MSPs voice support for 'fix room' law change

Hands using a lighter to heat a spoonImage source, Getty Images
Image caption,

Germany has a network of drug consumption rooms, including this one in Berlin

MSPs have backed plans to introduce the UK's first safe injection room for drug users in Glasgow.

The city council hopes the so-called "fix room" will help to tackle an increase in street injecting and HIV.

But the Scottish government's top legal adviser, the Lord Advocate, says the facility would be illegal unless the UK government changes the law.

Ministers used a Holyrood debate to seek cross-party support for the move, and were backed by 79 votes to 27.

Public Health Minister Aileen Campbell argued that similar facilities have proved effective in the 70 cities across the world that have already introduced them.

The UK government would need to amend the Misuse of Drugs Act to ensure that the injection room is legal.

The Lord Advocate, James Wollfe, refused to back the Glasgow proposals as it would have allowed possession of street-bought heroin within the facility - which is illegal under the act.

The Home Office has previously said a "range of offences" would be committed in drug consumption rooms, including possession and supply of controlled drugs and knowingly permitting the supply of a controlled drug on a premises.

And it said it would expect local police forces to "enforce the law in such circumstances".

Glasgow has an estimated 13,600 problem drug users and has seen a growing number of addicts diagnosed with HIV - with 90 heroin addicts having been infected in the city in the past couple of years.

The city's Health and Social Care Partnership (HSCP) had planned to open an injecting facility in a building near the Trongate and Saltmarket this year.

Image source, Getty Images

The facility would allow addicts to bring their own drugs to inject in 12 separate booths using hygienic equipment, while also providing an inhalation room and a separate area where addicts would be given access to treatment.

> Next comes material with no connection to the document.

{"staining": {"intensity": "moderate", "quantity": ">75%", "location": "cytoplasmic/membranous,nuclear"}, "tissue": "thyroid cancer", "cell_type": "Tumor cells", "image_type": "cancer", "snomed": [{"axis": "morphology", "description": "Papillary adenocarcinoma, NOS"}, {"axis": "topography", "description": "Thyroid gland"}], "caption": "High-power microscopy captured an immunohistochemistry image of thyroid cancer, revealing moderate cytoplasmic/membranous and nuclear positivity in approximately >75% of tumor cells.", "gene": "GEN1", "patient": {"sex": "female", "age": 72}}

Ms Campbell said the UK government's own drug policy advisers had found that safe injection rooms reduced drug-related deaths and the transfer of blood-borne viruses such as HIV.

She said the rooms also improved access to health care and intensive drug treatment for addicts, and did not cause rises in drug use or local crime.

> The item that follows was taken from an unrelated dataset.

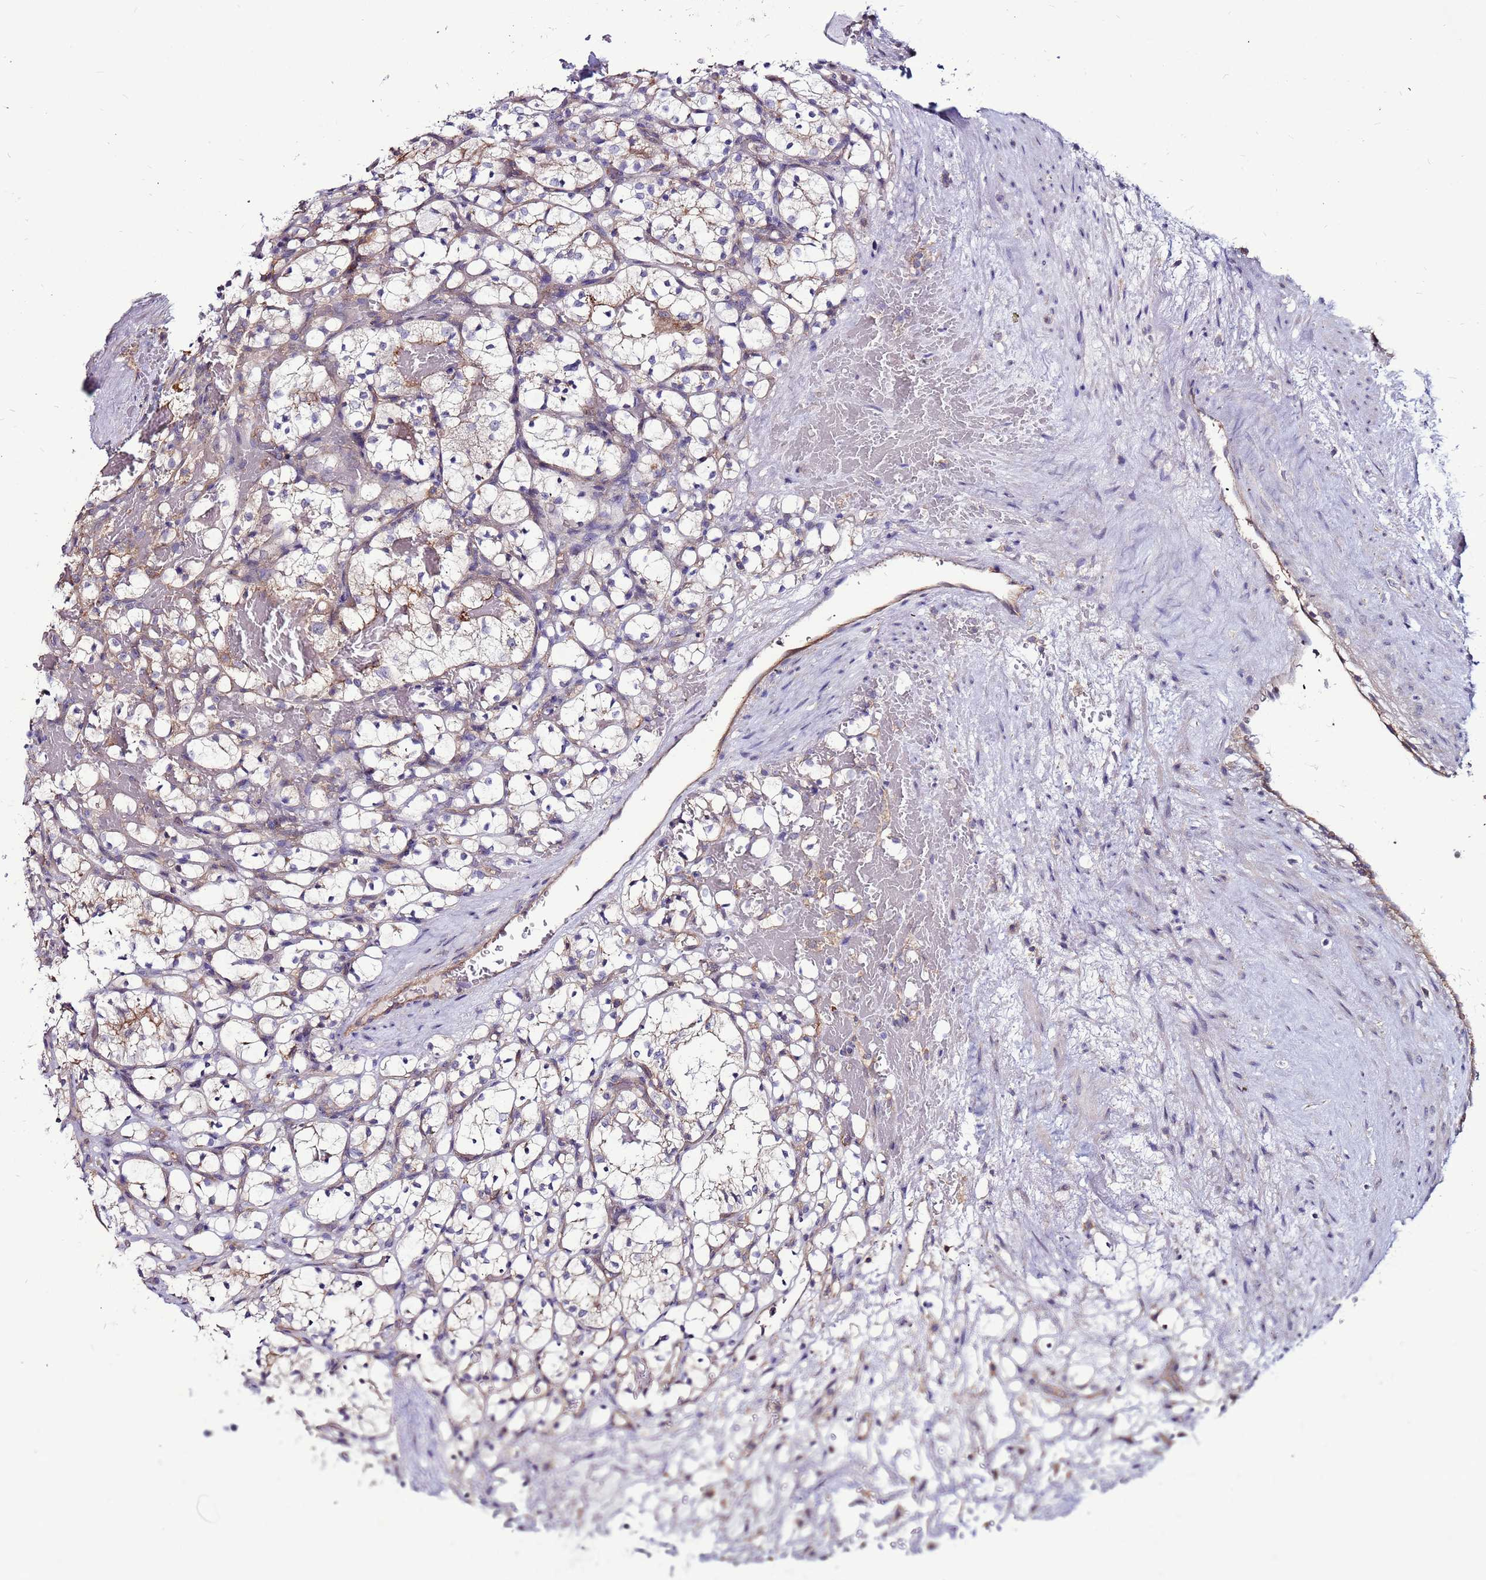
{"staining": {"intensity": "weak", "quantity": "<25%", "location": "cytoplasmic/membranous"}, "tissue": "renal cancer", "cell_type": "Tumor cells", "image_type": "cancer", "snomed": [{"axis": "morphology", "description": "Adenocarcinoma, NOS"}, {"axis": "topography", "description": "Kidney"}], "caption": "High magnification brightfield microscopy of renal cancer (adenocarcinoma) stained with DAB (brown) and counterstained with hematoxylin (blue): tumor cells show no significant positivity.", "gene": "NRN1L", "patient": {"sex": "female", "age": 69}}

Ms Campbell added: "All of this leaves me wondering just how much more evidence in support of these facilities does the Westminster government require before it will act?

"How many more people will need to die before they agree that these facilities could save lives?

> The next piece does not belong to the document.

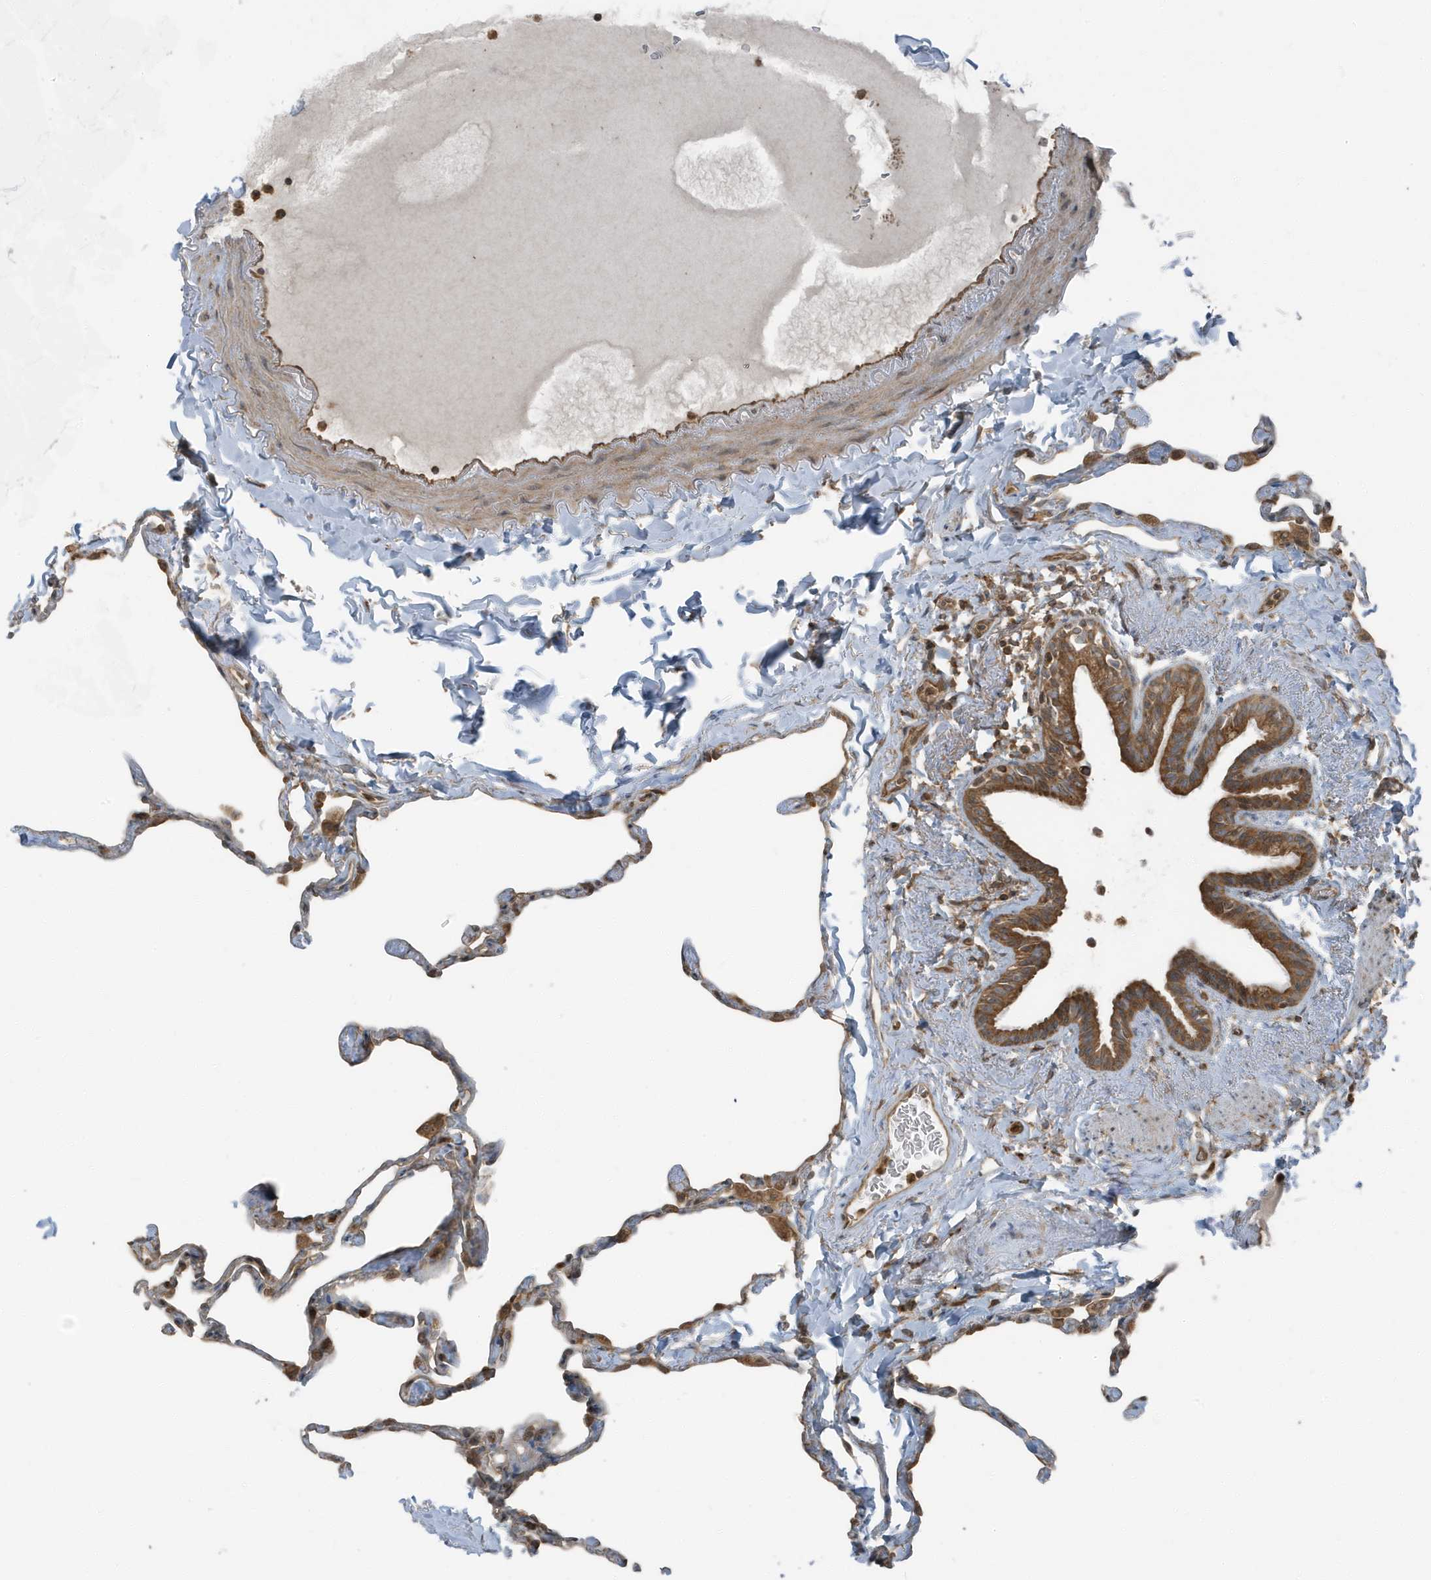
{"staining": {"intensity": "moderate", "quantity": "25%-75%", "location": "cytoplasmic/membranous"}, "tissue": "lung", "cell_type": "Alveolar cells", "image_type": "normal", "snomed": [{"axis": "morphology", "description": "Normal tissue, NOS"}, {"axis": "topography", "description": "Lung"}], "caption": "Protein expression analysis of normal human lung reveals moderate cytoplasmic/membranous staining in approximately 25%-75% of alveolar cells. (Brightfield microscopy of DAB IHC at high magnification).", "gene": "AZI2", "patient": {"sex": "male", "age": 65}}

"There are safe consumption rooms in more than 70 cities around the world but not one in the UK. That is a position that is no longer tenable."

The Conservatives spoke against the move, calling instead for a review of existing drug strategies to prevent people using illegal substances in the first place.

However,the final vote saw SNP members backed by Labour, the Lib Dems and the Greens.

SNP MSP John Mason, who voiced concerns about crime during the debate, abstained.